ESSAI - La poésie au secours du monde : Kenneth White : "Le mouvement géopoétique"

"Habiter poétiquement le monde" : que cela signifie-t-il ? 

Dans un très court texte, le poète et essayiste écossais, Kenneth White, propose d'y répondre, non sans difficulté, tant il est vrai que l'espèce humaine "s'est résigné[e] à vivre dans un monde immonde." 

Il semble nécessaire d'abord de remonter aux origines des mots pour ne pas céder aux définitions trop simplistes que l'on peut donner parfois aux choses et aux idées. Ainsi, par exemple, s'agissant de la poésie, Kenneth White rappelle au lecteur le noûs poietikos d'Aristote, "c'est-à-dire l'intelligence poétique", où la perception spontanée et globale des choses précède en général leur approfondissement et leur analyse immanente ou transcendante : " [elle] impliqu[e], telle que je la vois, la première saisie globale des choses, une organisation sensorielle-intellectuelle, précédant la philosophie et la science, mais pouvant les inclure". 

Kenneth White prend alors comme exemple la démarche du poète romantique, opposé à "la maîtrise technique de la nature" (initiée par Descartes). Ce dernier  souhaite repenser son rapport à la nature, en tant qu’objet lié intrinsèquement à lui (sujet). Dans certains cas ("le romantisme série B"), c’est l’épanchement des sentiments qui domine ; dans d’autres cas ("le romantisme série A"), l’approche est transcendantale. Le lecteur est "témoin soit d’itinéraires de voyage-voyance, soit de l’invention de sciences transversales de nature, disons biocosmopoétique." C’est ainsi que le poète et philosophe allemand Hölderlin en particulier défend l'idée d'"habiter poétiquement la terre." 

Là, souligne Kenneth White, il existe une différence profonde entre "monde" qui est l'espace et le domaine des hommes jusqu'au processus de mondialisation en cours, égratigné au passage, surtout dans sa dimension économique, et la "terre" qui renvoie au domaine de la géologie et à l'idée d'"écorce terrestre". 

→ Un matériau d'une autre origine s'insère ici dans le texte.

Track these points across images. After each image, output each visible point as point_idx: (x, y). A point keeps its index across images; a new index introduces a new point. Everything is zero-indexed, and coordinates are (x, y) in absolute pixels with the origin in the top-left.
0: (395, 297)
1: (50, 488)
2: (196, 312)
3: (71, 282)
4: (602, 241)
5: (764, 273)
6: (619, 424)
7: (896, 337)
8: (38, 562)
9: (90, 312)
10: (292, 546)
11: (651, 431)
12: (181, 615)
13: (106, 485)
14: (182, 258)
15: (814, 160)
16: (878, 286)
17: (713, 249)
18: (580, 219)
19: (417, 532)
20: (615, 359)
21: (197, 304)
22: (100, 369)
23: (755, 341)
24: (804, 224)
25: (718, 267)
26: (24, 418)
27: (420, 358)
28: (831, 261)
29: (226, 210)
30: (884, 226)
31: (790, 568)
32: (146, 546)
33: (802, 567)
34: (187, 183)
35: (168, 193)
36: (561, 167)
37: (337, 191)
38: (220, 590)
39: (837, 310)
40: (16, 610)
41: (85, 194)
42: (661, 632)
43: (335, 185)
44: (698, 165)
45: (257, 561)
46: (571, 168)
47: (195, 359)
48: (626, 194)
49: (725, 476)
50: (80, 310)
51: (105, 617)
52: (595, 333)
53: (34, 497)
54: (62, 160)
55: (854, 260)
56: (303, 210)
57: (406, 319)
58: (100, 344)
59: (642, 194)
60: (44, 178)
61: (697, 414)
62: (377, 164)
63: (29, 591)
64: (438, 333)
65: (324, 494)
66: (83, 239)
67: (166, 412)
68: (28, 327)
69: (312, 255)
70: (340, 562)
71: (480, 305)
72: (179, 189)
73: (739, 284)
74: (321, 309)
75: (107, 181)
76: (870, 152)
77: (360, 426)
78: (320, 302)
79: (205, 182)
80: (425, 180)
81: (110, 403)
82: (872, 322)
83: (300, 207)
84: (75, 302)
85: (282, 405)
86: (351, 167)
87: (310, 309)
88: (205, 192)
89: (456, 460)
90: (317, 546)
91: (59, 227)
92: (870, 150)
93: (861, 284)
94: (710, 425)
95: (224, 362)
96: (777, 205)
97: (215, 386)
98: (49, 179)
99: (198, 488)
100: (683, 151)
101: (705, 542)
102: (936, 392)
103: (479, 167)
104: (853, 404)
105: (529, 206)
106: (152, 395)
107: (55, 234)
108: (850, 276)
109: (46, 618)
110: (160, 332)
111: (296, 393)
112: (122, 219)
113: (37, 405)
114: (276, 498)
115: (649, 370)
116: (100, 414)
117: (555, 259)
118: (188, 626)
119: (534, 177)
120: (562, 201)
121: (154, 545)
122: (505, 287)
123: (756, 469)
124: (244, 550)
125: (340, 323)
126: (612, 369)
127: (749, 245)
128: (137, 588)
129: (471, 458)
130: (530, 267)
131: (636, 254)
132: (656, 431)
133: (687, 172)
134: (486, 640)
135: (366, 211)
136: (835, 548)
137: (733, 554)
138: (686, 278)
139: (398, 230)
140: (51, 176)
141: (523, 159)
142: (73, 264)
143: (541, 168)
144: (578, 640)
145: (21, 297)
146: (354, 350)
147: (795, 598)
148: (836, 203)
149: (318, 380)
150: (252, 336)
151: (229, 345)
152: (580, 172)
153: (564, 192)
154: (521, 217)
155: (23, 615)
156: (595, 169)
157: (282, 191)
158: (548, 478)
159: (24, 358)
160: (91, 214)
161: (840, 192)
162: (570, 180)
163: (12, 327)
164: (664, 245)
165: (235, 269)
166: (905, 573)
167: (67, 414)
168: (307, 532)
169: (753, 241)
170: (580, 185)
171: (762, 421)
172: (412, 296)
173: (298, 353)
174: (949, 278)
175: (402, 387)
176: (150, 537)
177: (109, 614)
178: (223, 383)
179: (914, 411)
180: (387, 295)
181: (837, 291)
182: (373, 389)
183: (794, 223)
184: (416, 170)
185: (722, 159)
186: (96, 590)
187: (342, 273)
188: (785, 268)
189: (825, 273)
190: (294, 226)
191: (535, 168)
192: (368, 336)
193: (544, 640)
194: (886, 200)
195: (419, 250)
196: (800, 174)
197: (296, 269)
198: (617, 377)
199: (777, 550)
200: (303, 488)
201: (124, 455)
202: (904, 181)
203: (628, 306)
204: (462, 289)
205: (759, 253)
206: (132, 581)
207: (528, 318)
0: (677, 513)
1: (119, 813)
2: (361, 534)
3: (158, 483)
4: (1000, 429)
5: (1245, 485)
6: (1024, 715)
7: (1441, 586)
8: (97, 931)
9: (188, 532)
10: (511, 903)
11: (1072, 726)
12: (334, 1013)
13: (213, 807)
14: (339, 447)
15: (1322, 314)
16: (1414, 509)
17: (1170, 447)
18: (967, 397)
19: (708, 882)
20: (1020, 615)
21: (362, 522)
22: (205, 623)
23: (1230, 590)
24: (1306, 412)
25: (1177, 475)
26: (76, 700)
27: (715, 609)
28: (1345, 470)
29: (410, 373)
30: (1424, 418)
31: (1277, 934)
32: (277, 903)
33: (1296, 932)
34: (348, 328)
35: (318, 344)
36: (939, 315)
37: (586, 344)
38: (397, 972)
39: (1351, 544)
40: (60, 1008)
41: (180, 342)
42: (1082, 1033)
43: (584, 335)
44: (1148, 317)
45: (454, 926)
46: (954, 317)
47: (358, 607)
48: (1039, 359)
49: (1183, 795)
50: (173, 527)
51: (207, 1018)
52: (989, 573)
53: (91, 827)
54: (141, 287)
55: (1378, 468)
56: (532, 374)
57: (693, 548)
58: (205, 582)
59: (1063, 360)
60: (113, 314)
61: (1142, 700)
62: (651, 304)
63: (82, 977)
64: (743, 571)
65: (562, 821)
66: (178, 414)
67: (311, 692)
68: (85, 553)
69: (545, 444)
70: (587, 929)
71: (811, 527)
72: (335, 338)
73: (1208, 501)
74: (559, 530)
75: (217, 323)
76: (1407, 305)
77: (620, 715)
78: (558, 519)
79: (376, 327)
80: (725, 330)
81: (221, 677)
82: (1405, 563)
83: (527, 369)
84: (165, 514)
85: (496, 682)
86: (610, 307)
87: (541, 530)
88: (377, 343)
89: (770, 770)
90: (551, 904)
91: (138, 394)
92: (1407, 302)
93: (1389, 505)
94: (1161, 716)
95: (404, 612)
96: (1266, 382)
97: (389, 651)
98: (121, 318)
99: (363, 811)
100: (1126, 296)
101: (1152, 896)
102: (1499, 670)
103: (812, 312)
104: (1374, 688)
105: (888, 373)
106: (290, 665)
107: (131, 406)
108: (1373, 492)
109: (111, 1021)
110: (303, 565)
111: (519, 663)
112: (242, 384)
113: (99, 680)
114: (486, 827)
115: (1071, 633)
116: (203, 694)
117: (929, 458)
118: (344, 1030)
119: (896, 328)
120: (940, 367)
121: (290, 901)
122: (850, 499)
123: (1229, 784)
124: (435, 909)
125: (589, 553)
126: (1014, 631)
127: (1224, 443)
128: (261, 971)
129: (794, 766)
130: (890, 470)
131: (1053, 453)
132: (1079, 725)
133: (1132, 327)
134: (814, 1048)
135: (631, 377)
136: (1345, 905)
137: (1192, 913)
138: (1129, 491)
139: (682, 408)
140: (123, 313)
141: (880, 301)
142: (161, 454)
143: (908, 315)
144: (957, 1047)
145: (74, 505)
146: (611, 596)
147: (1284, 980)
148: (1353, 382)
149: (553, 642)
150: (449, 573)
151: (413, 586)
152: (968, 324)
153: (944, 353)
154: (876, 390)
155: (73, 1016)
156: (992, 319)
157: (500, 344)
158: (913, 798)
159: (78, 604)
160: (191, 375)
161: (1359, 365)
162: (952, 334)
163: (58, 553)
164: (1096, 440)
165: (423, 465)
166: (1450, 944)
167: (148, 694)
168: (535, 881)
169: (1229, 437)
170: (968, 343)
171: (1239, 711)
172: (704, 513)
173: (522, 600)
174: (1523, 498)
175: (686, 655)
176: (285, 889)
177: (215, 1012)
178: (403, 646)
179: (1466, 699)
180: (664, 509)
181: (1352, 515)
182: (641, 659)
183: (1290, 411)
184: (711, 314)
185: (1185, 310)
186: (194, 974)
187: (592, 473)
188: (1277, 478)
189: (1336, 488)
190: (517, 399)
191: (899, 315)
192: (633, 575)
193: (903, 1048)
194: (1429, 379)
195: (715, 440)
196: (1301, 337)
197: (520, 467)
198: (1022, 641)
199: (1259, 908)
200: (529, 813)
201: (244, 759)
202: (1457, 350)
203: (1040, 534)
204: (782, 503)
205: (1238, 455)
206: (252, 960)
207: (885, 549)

Sur cet espace rocheux, dont les sédiments renferment l'origine du monde, Kenneth White était voué semble-t-il à la solitude et au nomadisme. De ses voyages et de ses lieux de vie et de "ressourcement", situés en Ardèche d'abord, puis dans la baie de Lannion, est né la géopoétique. Elle semble indiquer, de façon globale et universelle, qu'il y a d'autres voies possibles en dehors des géosystèmes - diraient les géographes - établis et dominants, vers lesquelles la poète peut nous guider. 

Suivons le mouvement ! 

David Dielen 

Kenneth White, Le mouvement géopoétique, Poesis, 2023, 15 pages.